January 30th 2018 – Exodus 25:23-30

"You shall make a table of acacia wood. Two cubits shall be its length, a cubit its breadth, and a cubit and a half its height. You shall overlay it with pure gold and make a molding of gold around it. And you shall make a rim around it a handbreadth wide, and a molding of gold around the rim. And you shall make for it four rings of gold, and fasten the rings to the four corners at its four legs. Close to the frame the rings shall lie, as holders for the poles to carry the table. You shall make the poles of acacia wood, and overlay them with gold, and the table shall be carried with these. And you shall make its plates and dishes for incense, and its flagons and bowls with which to pour drink offerings; you shall make them of pure gold. And you shall set the bread of the Presence on the table before me regularly.

Exodus 25:23-30

Moving outwards from the innermost sanctuary to the next compartment of the Tabernacle known as the holy place, we find three further articles of furniture, the table of shewbread, the golden candlestick (described in 25:31-39), and the altar of incense (described not at this point, but much later, in 30:1-10). We learn from Leviticus 24:5-9 that the shewbread - 'the bread of the presence' - consisted of twelve cakes or loaves laid in two rows on the table every Sabbath day, with frankincense on each row. The symbolism here is various. That there were twelve loaves is surely meant to speak of the twelve tribes of Israel, and of the fact that they were ever before the Lord, and upon His heart.

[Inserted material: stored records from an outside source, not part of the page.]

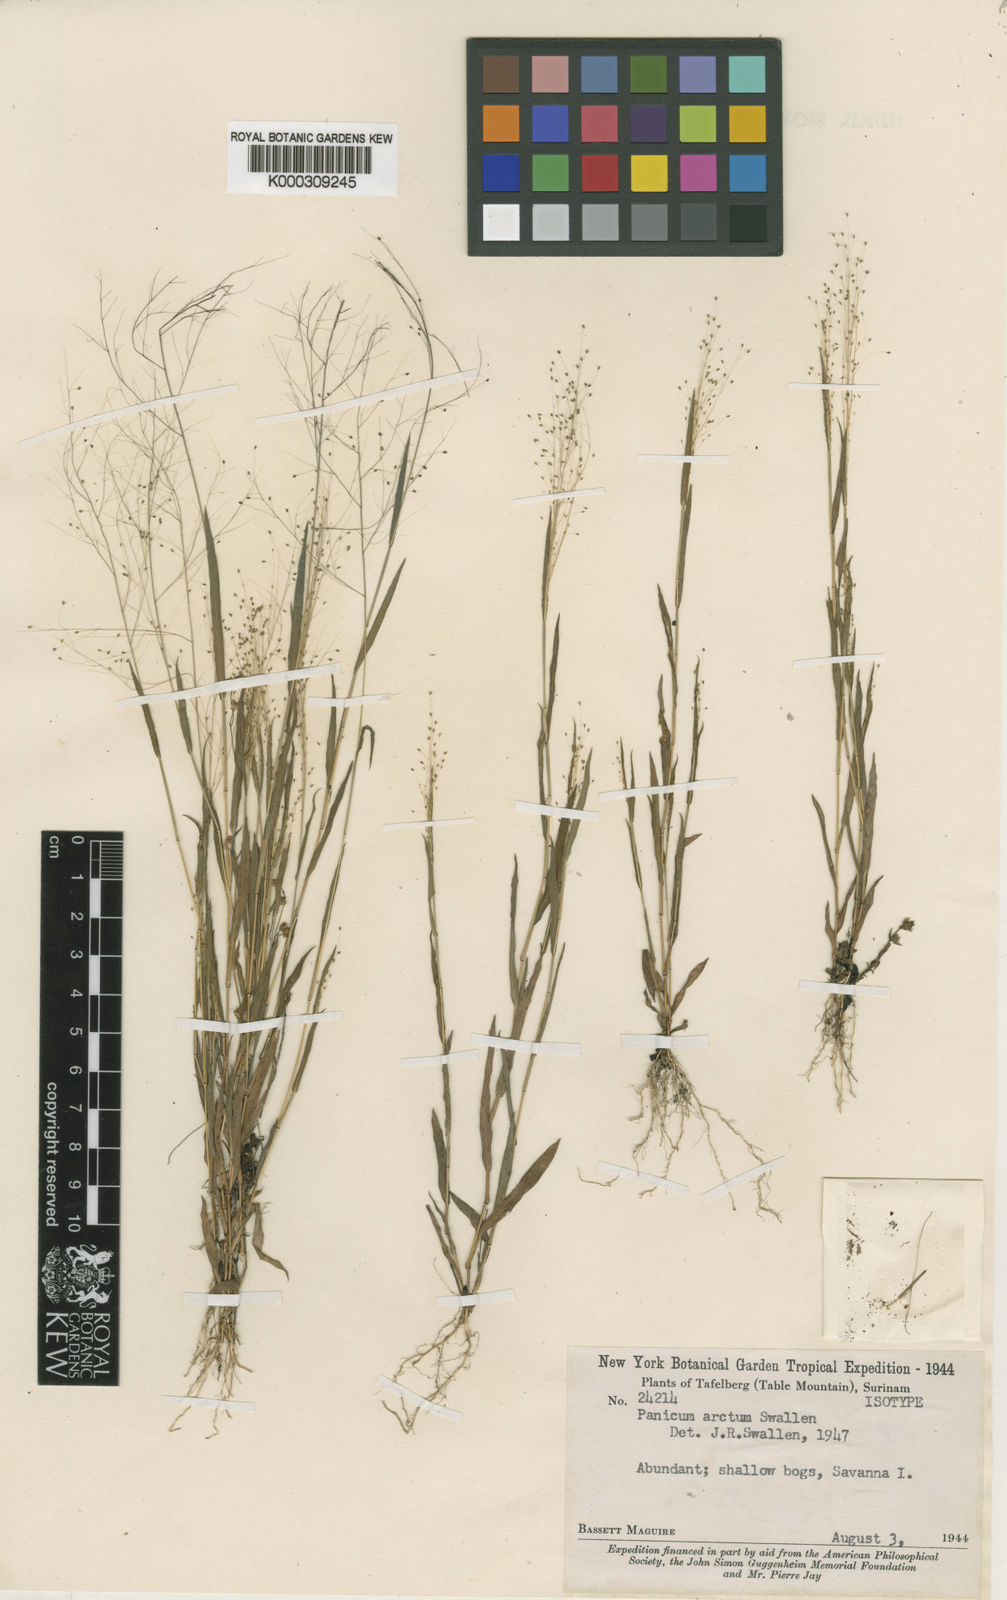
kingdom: Plantae
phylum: Tracheophyta
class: Liliopsida
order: Poales
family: Poaceae
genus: Trichanthecium
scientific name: Trichanthecium arctum
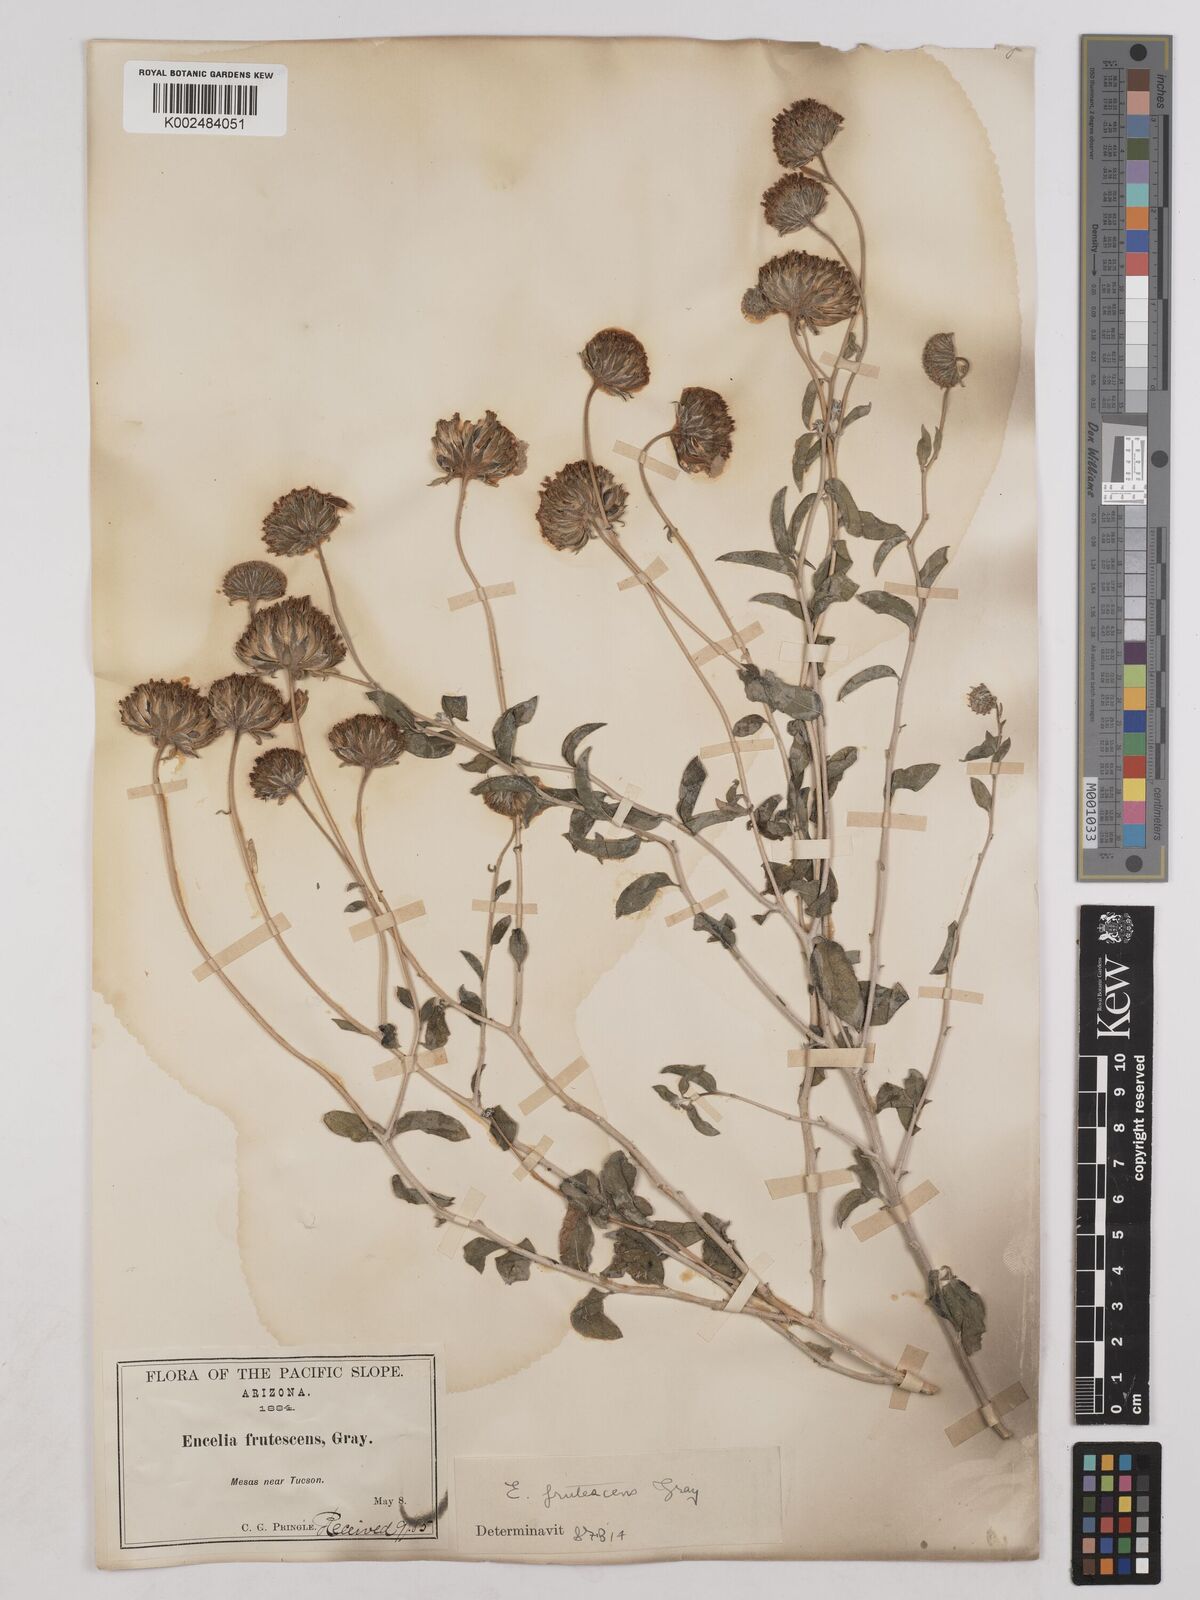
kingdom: Plantae
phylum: Tracheophyta
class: Magnoliopsida
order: Asterales
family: Asteraceae
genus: Encelia
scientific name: Encelia frutescens
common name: Bush encelia
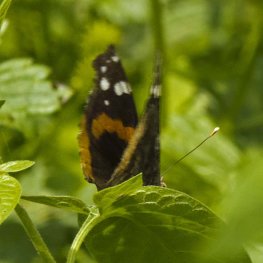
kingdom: Animalia
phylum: Arthropoda
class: Insecta
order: Lepidoptera
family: Nymphalidae
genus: Vanessa
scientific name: Vanessa atalanta
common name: Red Admiral
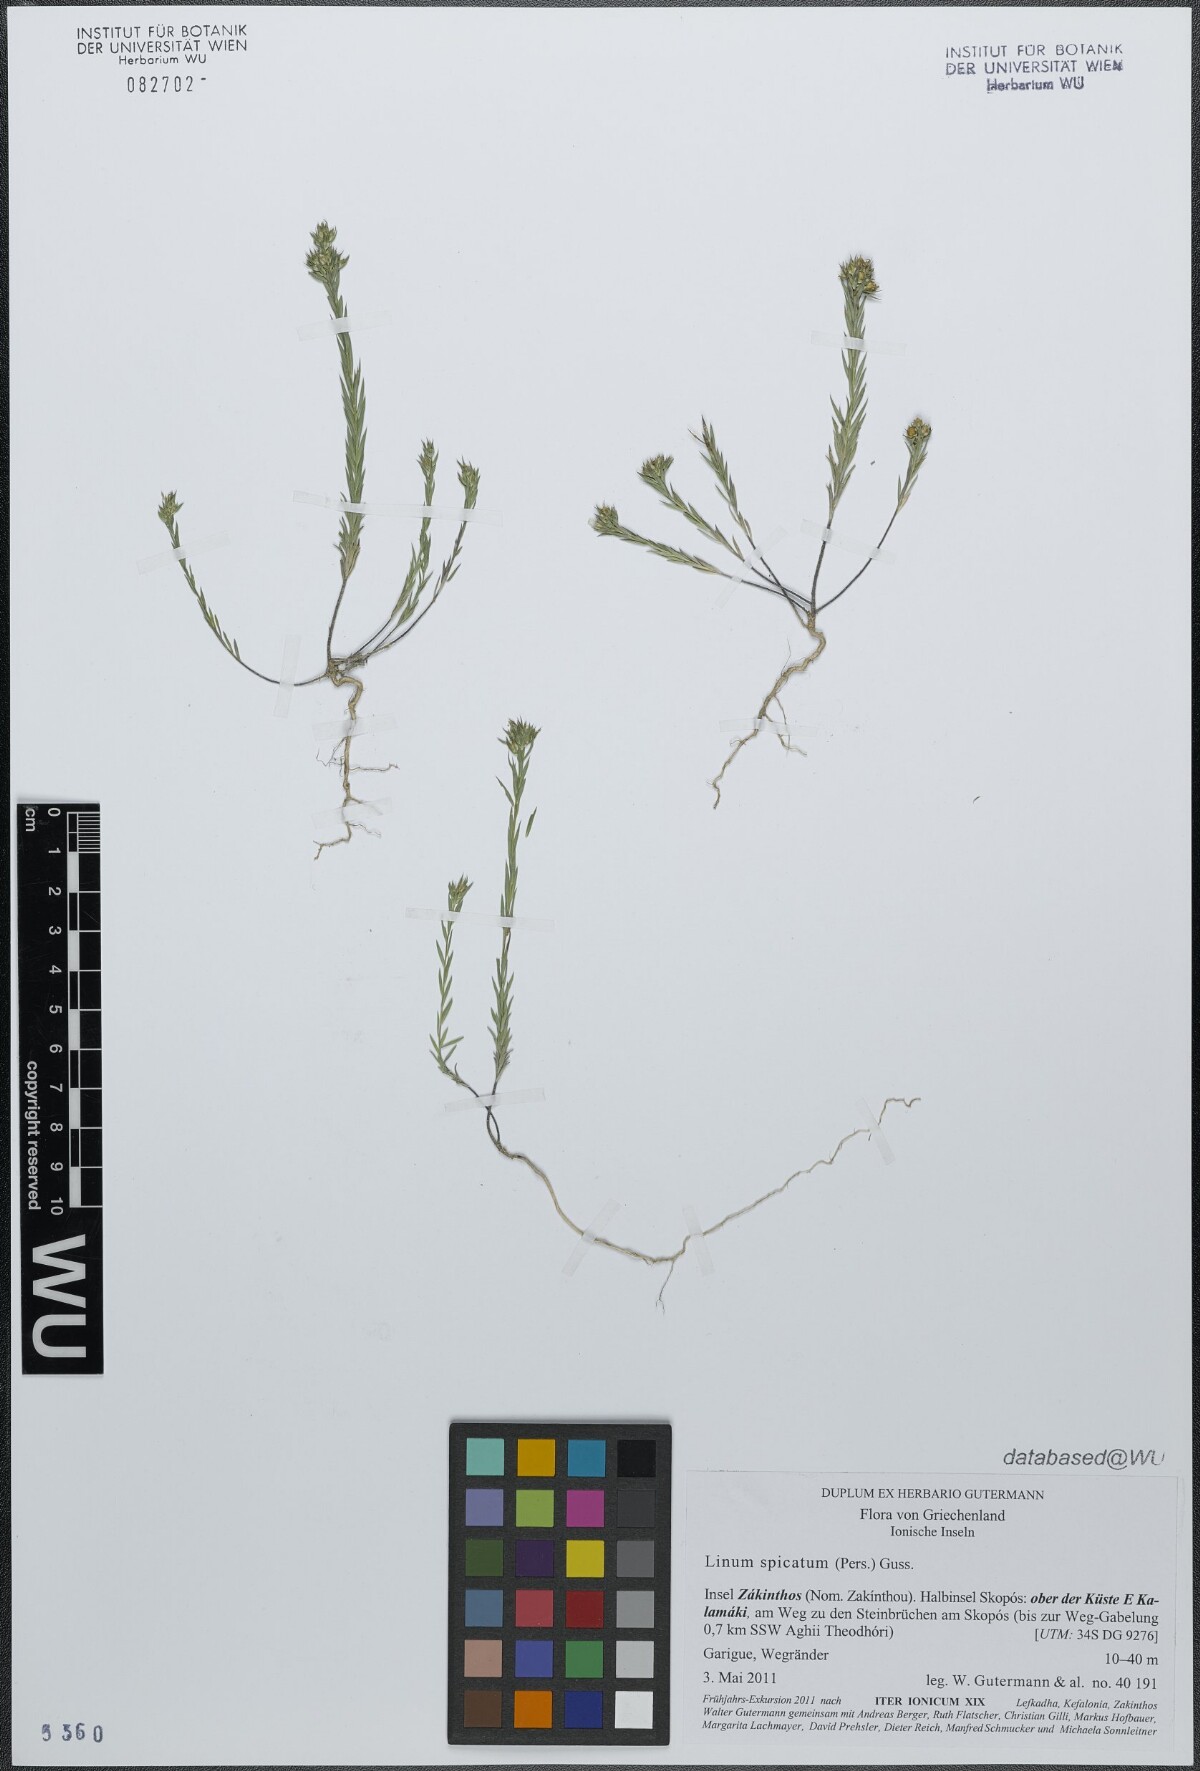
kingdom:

This again stresses the note of fellowship, and God's desire for His people, a note further emphasised by the symbolism of the table itself. 'Thou preparest a table for me', says the Psalmist, 'in the presence of mine enemies', and this table in the wilderness is the eloquent assurance from God that His people will never want through all their pilgrimage. The details of the preparation of the bread given in Leviticus 24 are 'typically' suggestive; the wheat harvested and ground at the mill into the fine flour required speaks of Christ, our God-appointed wheat (John 12:24), sifted by suffering, ground and bruised fine in the mill of God's judgment against sin so that He might become the bread of God's presence (Fuller), the bread of life for all His people (see John 6:33-58).